The "vague bullshit in between cute animations" approach really doesn't work at all for this type of product.
EDIT another: https://twitter.com/datapath_io/status/559741202342625280/ph...
But... what happens if datapath.io goes down?
https://www.youtube.com/watch?x-yt-ts=1422411861&feature=pla...
But, would this not break the internet if everyone used it? routing individual IPs (rather than large blocks) sounds like it would end in chaos?
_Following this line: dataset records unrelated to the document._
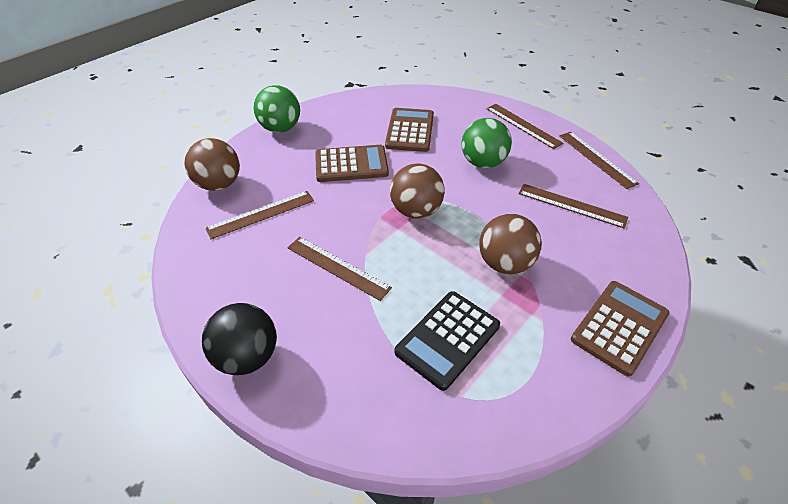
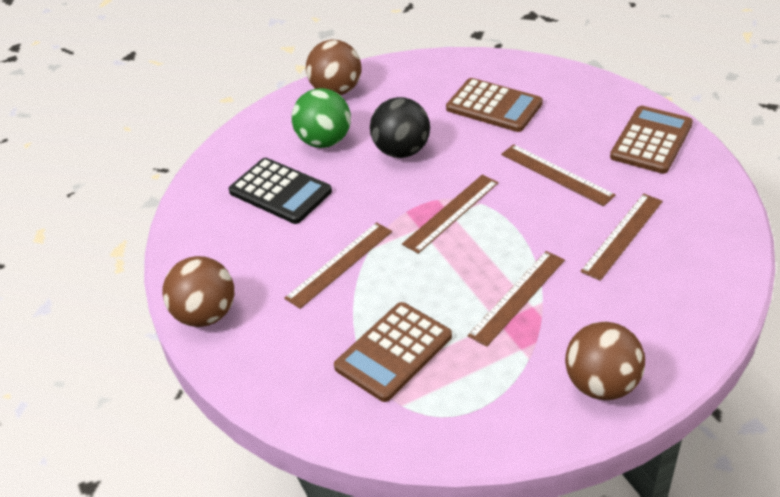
green ball: [254,85,300,133] [462,118,512,168] = 2 -> [292,88,351,148] = 1

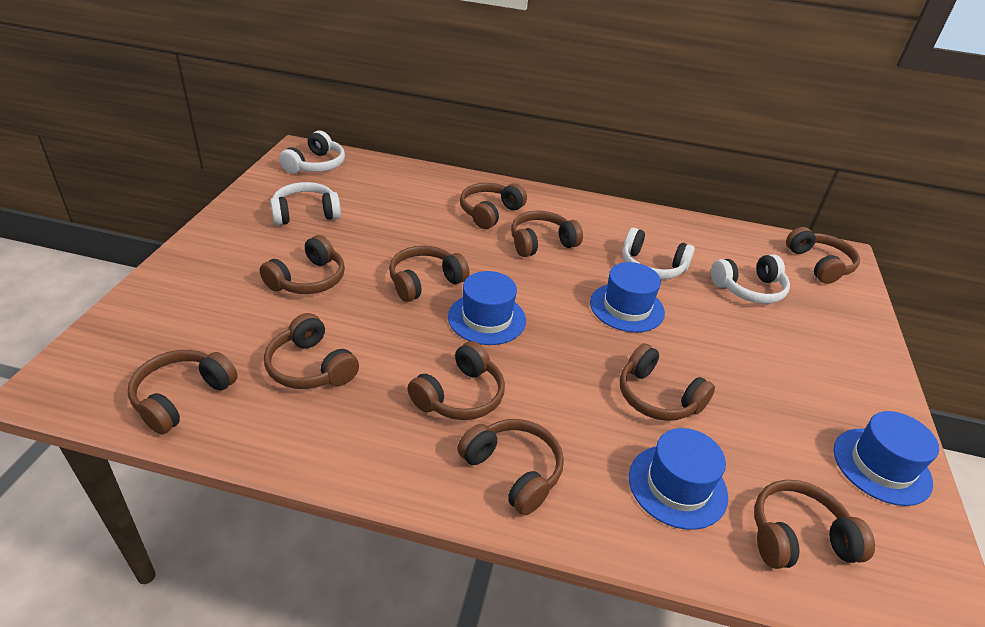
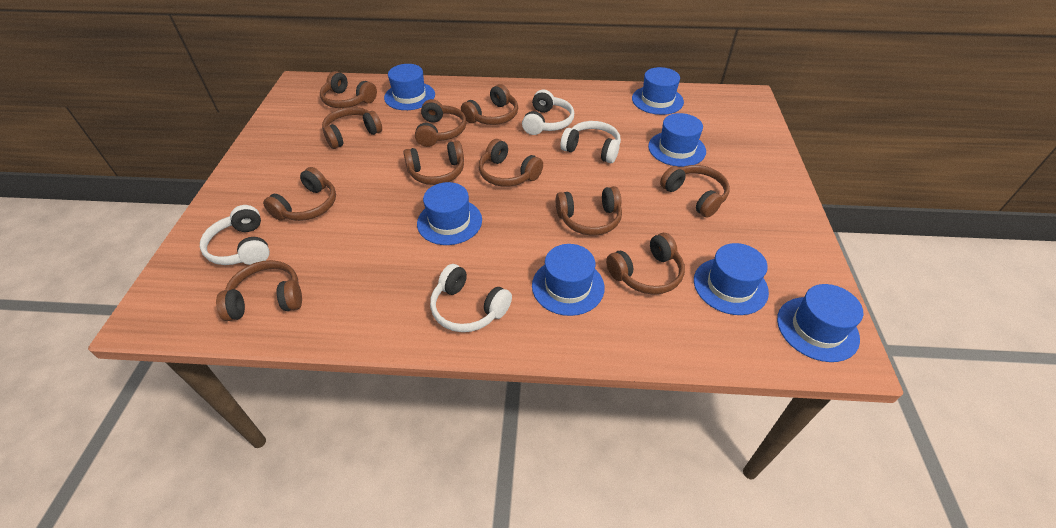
blue hat: [448,271,526,345] [590,262,665,332] [629,428,728,530] [834,411,939,506] = 4 -> [384,64,435,110] [417,182,482,245] [532,244,605,316] [632,67,684,115] [648,113,706,167] [694,243,769,315] [777,284,863,362] = 7

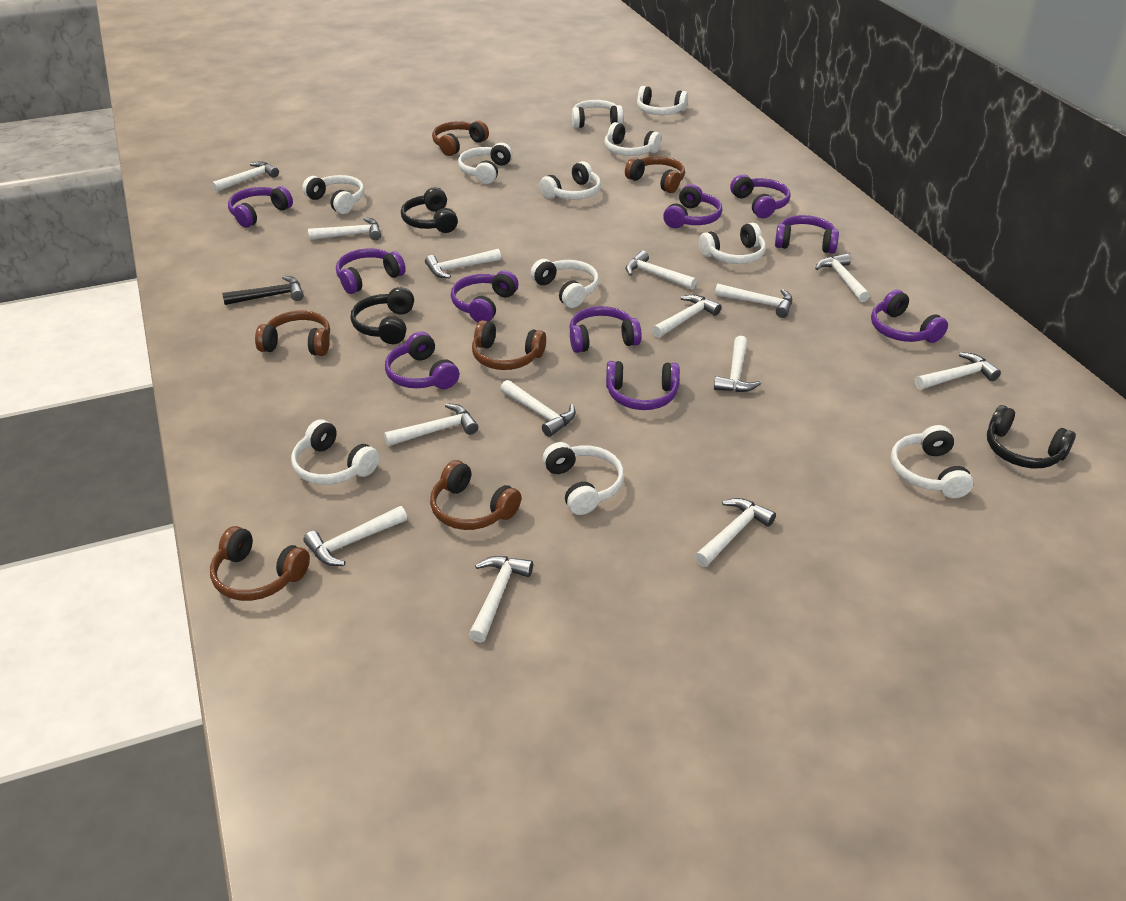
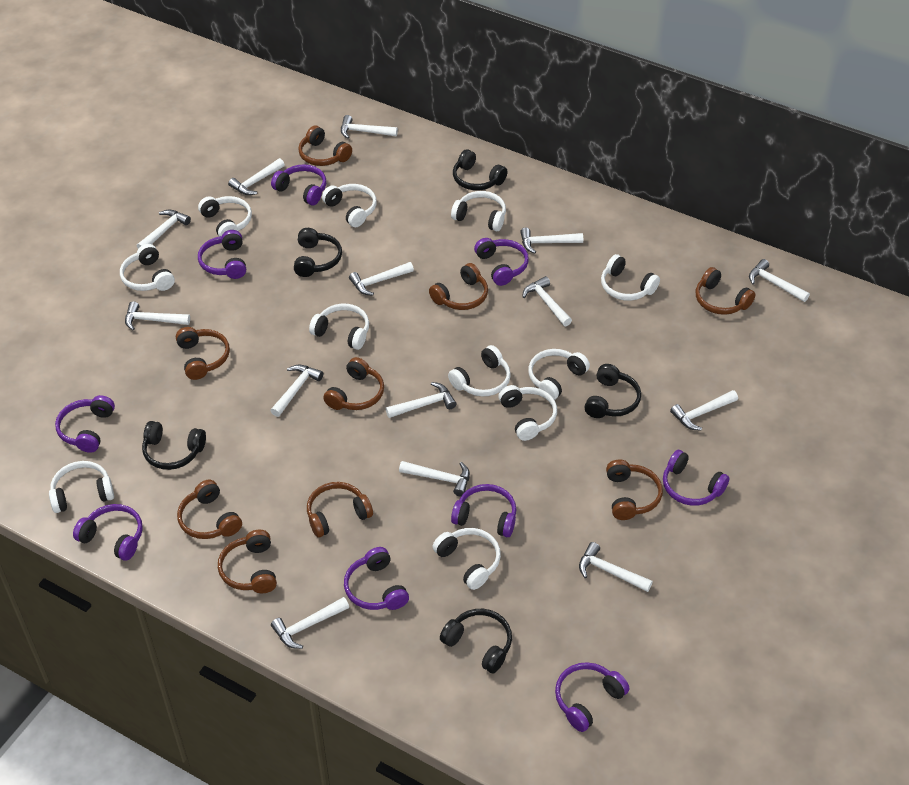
black hammer: [222,276,304,305] = 1 -> none = 0
black headphones: [351,287,414,344] [401,187,458,233] [987,405,1076,468] = 3 -> [142,421,206,470] [294,228,342,277] [440,609,512,673] [453,149,507,190] [585,364,641,418] = 5
brown headphones: [210,526,310,601] [255,311,330,356] [430,460,521,530] [432,120,489,156] [472,320,546,370] [625,156,685,193] = 6 -> [176,327,230,380] [177,480,242,539] [218,530,277,593] [298,125,352,166] [307,482,373,537] [323,357,384,410] [429,263,488,310] [606,460,663,520] [696,267,756,315] = 9
purple headphones: [228,186,293,228] [336,248,406,294] [385,332,459,389] [451,271,519,322] [569,306,642,353] [606,361,680,410] [663,184,722,228] [730,174,791,218] [775,215,839,254] [871,290,948,343] = 10 -> [55,395,115,453] [73,504,143,561] [198,230,246,279] [271,164,326,205] [344,547,409,610] [451,484,516,537] [474,238,529,286] [555,662,629,732] [663,450,730,506] = 9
Call me crazy, but I'm not sure I really care about keeping my IPs. Route 53 seems as close to bulletproof as we're going to find with DNS, and it's got cloud-independent failover routing built in. Point the primary record at your nice little EC2 server, and have the secondary record pointing as Azure or Google Cloud or your mom's laptop, whatever, and it'll do what Datapath is doing without futzing with your routing. ...right?
How is the TTL not reliable?
In my personal experience DNS cut-overs have never been a problem. Is there any major OS or ISP doing DNS wrong?
Where is it physically located, what about congestion of the appliance itself, what are your peerings?
What does transit mean in this context; like between my VPC and your appliance? Can you give an example for e.g. an AWS region?
How is the appliance implemented, is it physical hardware, EC2 instances? Is it redundant, how do you scale it in terms of bandwidth?